A key element in determining a project's commercial maturity is the evidence of a firm intent to proceed with development within a reasonable time frame. The Petroleum Resource Management System (PRMS) (SPE 2007) recommends 5 years as a benchmark, although a longer time can be applied in some cases. The U.S. Securities and Exchange Commission (SEC) also provides specific guidance and requirements on undeveloped reserves and the 5-year-maturation time limit.

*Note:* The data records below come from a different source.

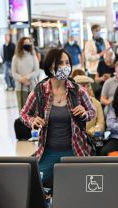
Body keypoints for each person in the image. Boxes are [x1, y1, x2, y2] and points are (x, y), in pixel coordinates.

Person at [20, 48, 95, 188]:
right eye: (60, 63)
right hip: (47, 152)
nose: (65, 67)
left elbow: (92, 111)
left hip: (75, 151)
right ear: (50, 66)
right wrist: (32, 121)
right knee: (33, 186)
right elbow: (24, 113)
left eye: (67, 63)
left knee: (78, 189)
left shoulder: (77, 90)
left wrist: (85, 113)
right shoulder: (40, 91)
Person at [12, 37, 40, 111]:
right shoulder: (16, 58)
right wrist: (22, 80)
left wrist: (27, 77)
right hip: (20, 88)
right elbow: (14, 73)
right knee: (22, 111)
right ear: (21, 45)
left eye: (29, 43)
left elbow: (37, 71)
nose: (28, 45)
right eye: (25, 43)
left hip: (32, 87)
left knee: (34, 111)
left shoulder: (33, 57)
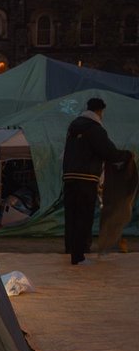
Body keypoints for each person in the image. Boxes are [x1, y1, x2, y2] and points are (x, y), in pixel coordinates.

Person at [62, 98, 132, 266]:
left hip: (69, 177)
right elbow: (108, 152)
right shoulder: (95, 129)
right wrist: (127, 155)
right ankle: (79, 257)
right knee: (84, 217)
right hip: (86, 179)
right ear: (100, 111)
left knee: (72, 216)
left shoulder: (73, 127)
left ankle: (71, 252)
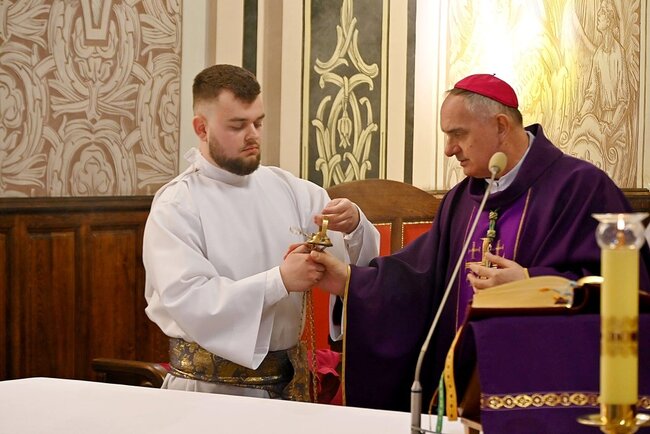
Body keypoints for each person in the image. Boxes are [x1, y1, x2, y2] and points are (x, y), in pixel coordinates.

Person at [309, 73, 650, 411]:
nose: (448, 150)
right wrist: (349, 282)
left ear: (501, 126)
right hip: (461, 396)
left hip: (542, 396)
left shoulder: (581, 188)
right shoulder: (462, 200)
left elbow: (626, 291)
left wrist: (531, 284)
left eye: (458, 134)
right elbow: (418, 280)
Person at [143, 64, 379, 401]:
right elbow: (191, 300)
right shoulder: (177, 205)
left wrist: (355, 225)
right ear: (201, 128)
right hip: (209, 394)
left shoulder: (289, 189)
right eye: (237, 125)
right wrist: (279, 281)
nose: (252, 134)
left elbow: (353, 266)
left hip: (289, 391)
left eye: (258, 122)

Despite the apparent clarity in the PRMS and SEC regulations regarding project maturity, this paper describes actual examples in the public domain in which different levels of commercial maturity were introduced within a project for proved and probable reserves as a result of the 5-year time limit. This has resulted in projects with their proved reserves reclassified as probable reserves because they will not be developed within the 5-year time limit. This paper reviews SPE standards and SEC wording on commercial maturity requirements and the 5-year time limit, providing clarity on whether a project's recoverable volumes should be classified as reserves or contingent resources if its undeveloped reserves are not matured into developed reserves within 5 years of their first reporting, and specific circumstances for a longer maturation time frame do not exist.

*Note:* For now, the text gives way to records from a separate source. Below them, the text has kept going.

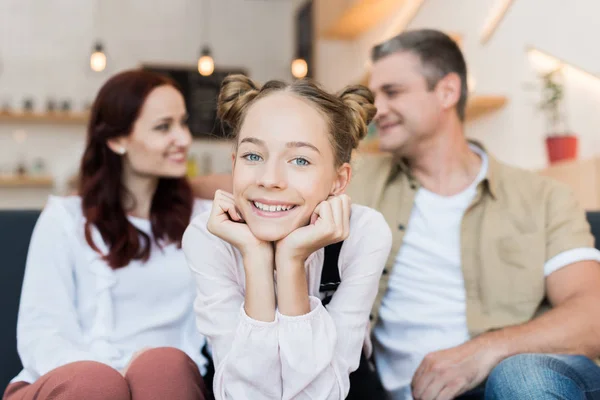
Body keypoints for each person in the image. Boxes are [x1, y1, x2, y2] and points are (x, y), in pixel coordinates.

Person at [190, 30, 600, 400]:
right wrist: (163, 187)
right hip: (395, 388)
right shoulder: (353, 181)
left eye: (392, 92)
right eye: (373, 93)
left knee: (523, 379)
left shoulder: (541, 196)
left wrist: (482, 353)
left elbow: (593, 314)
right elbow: (261, 183)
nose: (376, 107)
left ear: (447, 91)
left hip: (499, 379)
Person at [182, 74, 392, 399]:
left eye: (300, 160)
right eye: (253, 156)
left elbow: (323, 394)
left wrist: (291, 260)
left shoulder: (364, 233)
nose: (270, 179)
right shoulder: (208, 237)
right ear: (234, 163)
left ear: (339, 180)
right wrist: (255, 258)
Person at [4, 70, 211, 400]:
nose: (184, 138)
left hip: (162, 383)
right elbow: (41, 333)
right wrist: (114, 379)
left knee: (163, 366)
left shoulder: (205, 219)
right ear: (117, 140)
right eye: (163, 127)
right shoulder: (65, 219)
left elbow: (254, 185)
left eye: (183, 123)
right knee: (95, 384)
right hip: (68, 382)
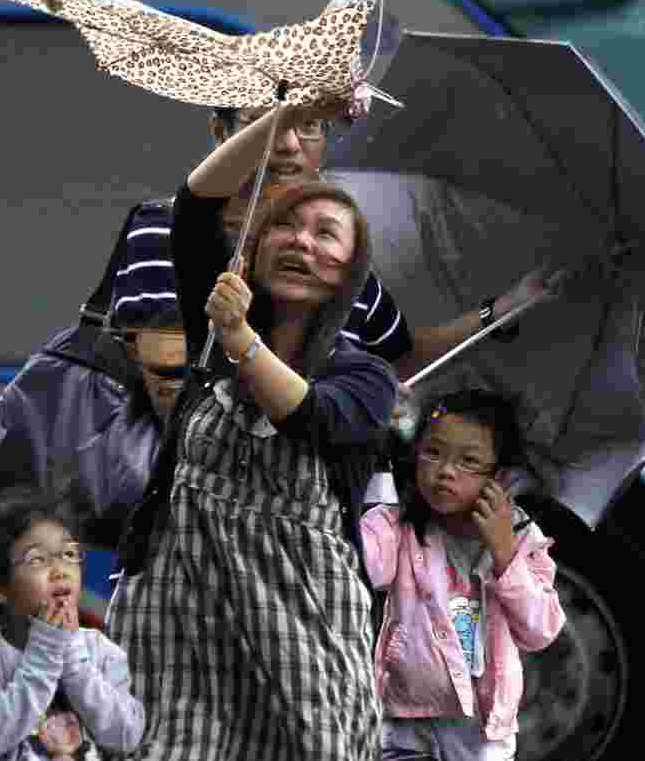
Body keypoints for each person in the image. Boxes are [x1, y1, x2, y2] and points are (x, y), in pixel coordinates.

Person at [107, 103, 397, 760]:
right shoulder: (213, 325)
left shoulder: (365, 377)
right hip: (176, 607)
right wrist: (287, 116)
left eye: (327, 234)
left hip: (303, 625)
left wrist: (241, 342)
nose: (303, 241)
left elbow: (307, 415)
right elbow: (195, 202)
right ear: (257, 245)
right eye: (288, 227)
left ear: (348, 270)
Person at [113, 104, 548, 381]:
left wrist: (496, 313)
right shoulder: (161, 231)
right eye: (262, 123)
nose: (287, 145)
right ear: (220, 133)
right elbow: (149, 372)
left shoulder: (338, 265)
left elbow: (396, 358)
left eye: (310, 127)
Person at [361, 389, 566, 761]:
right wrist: (377, 470)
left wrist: (504, 553)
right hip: (405, 722)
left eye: (469, 461)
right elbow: (364, 566)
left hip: (481, 736)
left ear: (499, 476)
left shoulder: (520, 537)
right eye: (433, 453)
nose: (445, 472)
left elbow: (540, 631)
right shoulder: (397, 524)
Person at [0, 492, 146, 761]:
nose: (61, 570)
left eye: (69, 554)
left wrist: (73, 659)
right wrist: (43, 654)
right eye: (37, 560)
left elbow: (126, 737)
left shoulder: (100, 651)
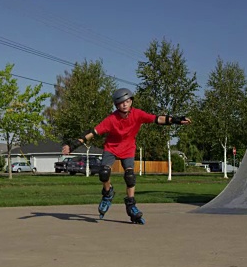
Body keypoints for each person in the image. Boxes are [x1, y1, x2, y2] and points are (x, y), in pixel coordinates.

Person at [62, 88, 191, 224]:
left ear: (131, 102)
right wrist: (73, 145)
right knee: (104, 173)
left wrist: (175, 120)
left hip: (128, 149)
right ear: (117, 105)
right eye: (122, 102)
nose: (125, 104)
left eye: (128, 101)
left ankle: (131, 205)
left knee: (130, 176)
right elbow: (93, 132)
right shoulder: (111, 119)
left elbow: (157, 119)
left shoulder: (137, 114)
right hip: (111, 148)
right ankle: (108, 193)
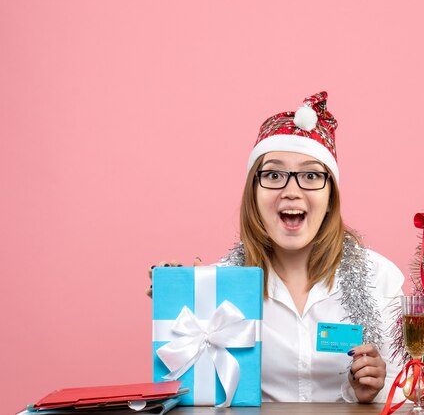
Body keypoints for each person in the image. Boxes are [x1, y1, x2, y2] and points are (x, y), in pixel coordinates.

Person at [149, 91, 405, 403]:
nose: (291, 191)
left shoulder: (380, 277)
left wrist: (367, 393)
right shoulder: (220, 285)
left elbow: (407, 390)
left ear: (330, 198)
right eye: (273, 175)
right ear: (253, 194)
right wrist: (181, 299)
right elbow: (186, 390)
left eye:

When referring to projects with proved undeveloped reserves falling outside the 5-year time limit, the SEC uses different wording throughout the Final Rule document issued in January 2009 (NARA 2009). This has resulted in apparently different interpretations of the requirements for projects to meet this criterion. On the basis of the wording used in SEC forms 10-K and 20-F, public disclosures seem to range from reporting only the projects with undeveloped reserves that have been continuously disclosed for 5 years or more in the annual filings, to reporting all projects that have been or will remain undeveloped for 5 years or more from the time of their first disclosure date. Given the wording in the SEC Final Rule, it is understandable that different interpretations of the regulations may emerge. This paper presents an analysis of the SEC language used in the Final Rule and related wording used in SEC comment letters from the last few years. Failing further clarity from the SEC, this analysis provides the authors' opinion on the clarity required to ensure consistency in the way the SEC 5-year rule should be interpreted and in the spirit of comparability among companies that provides the basis for the SEC requirement to report these undeveloped reserves as a separate item.
Another area discussed in this paper relates to the wording used by the SEC regarding a project's undeveloped-reserves volumes (i.e., its undeveloped reserves in barrels of oil equivalent) and the potential different interpretations that the industry may give to the SEC Final Rule. A simple example is presented to provide clarity on the option that is most likely to meet the SEC requirements. Potential inconsistencies resulting from different interpretation are highlighted.
The analysis and recommendations presented in this paper aim at creating consistent approaches leading to better comparability among oil and gas companies by use of an aligned interpretation of standards and requirements for reserves estimation, classification, categorization, and disclosure.